If a small employer carrier offers coverage to a small employer, the small employer carrier shall offer coverage to all eligible employees of a small employer and their dependents. A small employer carrier shall not offer coverage to only certain individuals in a small employer group except in the case of late enrollees as provided in G.S. 58‑50‑130(a)(4). A small employer carrier shall not modify any health benefit plan with respect to a small employer, any eligible employee, or dependent through riders, endorsements, or otherwise, in order to restrict or exclude coverage for certain diseases or medical conditions otherwise covered by the health benefit plan. In the case of an eligible employee or dependent of an eligible employee who, before the effective date of the plan, was excluded from coverage or denied coverage by a small employer carrier in the process of providing a health benefit plan to an eligible small employer, the small employer carrier shall provide an opportunity for the eligible employee or dependent of an eligible employee to enroll in the health benefit plan currently held by the small employer.

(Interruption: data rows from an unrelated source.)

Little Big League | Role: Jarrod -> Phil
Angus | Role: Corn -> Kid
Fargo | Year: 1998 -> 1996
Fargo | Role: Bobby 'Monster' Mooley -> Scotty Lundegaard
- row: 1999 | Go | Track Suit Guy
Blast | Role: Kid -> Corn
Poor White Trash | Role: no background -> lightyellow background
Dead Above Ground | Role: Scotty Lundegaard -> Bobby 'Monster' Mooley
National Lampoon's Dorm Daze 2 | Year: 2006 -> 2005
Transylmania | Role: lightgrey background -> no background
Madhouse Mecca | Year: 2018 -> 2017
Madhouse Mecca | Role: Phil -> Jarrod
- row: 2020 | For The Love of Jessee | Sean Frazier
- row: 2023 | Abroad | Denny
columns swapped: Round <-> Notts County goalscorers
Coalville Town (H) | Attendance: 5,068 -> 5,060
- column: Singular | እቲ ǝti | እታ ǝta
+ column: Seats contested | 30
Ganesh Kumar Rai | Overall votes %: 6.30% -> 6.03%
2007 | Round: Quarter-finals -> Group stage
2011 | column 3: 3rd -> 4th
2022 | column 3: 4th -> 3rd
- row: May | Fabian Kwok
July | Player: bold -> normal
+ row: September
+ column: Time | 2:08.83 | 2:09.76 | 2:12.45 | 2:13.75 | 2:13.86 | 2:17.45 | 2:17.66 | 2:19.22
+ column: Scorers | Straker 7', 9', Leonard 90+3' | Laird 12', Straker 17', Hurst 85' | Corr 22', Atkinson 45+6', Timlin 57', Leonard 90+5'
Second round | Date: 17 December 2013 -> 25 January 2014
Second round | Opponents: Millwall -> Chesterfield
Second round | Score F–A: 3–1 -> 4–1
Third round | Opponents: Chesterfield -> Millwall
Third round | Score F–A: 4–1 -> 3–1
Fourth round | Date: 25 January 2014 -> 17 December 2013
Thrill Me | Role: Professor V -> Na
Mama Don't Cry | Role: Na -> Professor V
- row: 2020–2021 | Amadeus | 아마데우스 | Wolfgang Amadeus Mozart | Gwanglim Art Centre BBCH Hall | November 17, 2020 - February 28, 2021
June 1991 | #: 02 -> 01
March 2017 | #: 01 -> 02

(e)       No small employer carrier is required to offer coverage or accept applications under subsection (d) of this section:

(1)       From a group already covered under a health benefit plan except for coverage that is to begin after the group's anniversary date, but this subsection shall not be construed to prohibit a group from seeking coverage or a small employer carrier from issuing coverage to a group before its anniversary date; or

(2)       If the Commissioner determines that acceptance of an application or applications would result in the carrier being declared an impaired insurer.

(3)       Repealed by Session Laws 1993, c. 529, s. 3.6.

(f)        Every small employer carrier shall fairly market the basic and standard health care plan to all small employers in the geographic areas in which the carrier makes coverage available or provides benefits.

(g)       No HMO operating as either a risk‑assuming carrier or a reinsuring carrier is required to offer coverage or accept applications under subsection (d) of this section in the case of any of the following:

(1)       To a group that is not physically located in the HMO's approved service areas;

(2)       To an employee who does not reside within the HMO's approved service areas;

(3)       Within an area, where the HMO can reasonably anticipate, and demonstrate, to the Commissioner's satisfaction, that it will not have the capacity within that area and its network of providers to deliver services adequately to the enrollees of those groups because of its obligations to existing group contract holders and enrollees.

An HMO that does not offer coverage pursuant to subdivision (3) of this subsection may not offer coverage in the applicable area to new employer groups with more than 49 eligible employees until the later of 90 days after that closure or the date on which the carrier notifies the Commissioner that it has regained capacity to deliver services to small employers.

(h)       The provisions of subsections (b), (d), and (g) and subdivision (e)(2) of this section apply to every health benefit plan delivered, issued for delivery, renewed, or continued in this State or covering persons residing in this State on or after the date the plan becomes operational, as determined by the Commissioner. For purposes of this subsection, the date a health benefit plan is continued is the anniversary date of the issuance of the health benefit plan. (1991, c. 630, s. 1; c. 761, s. 10; 1993, c. 529, s. 3.6; 1997‑259, ss. 3, 4.)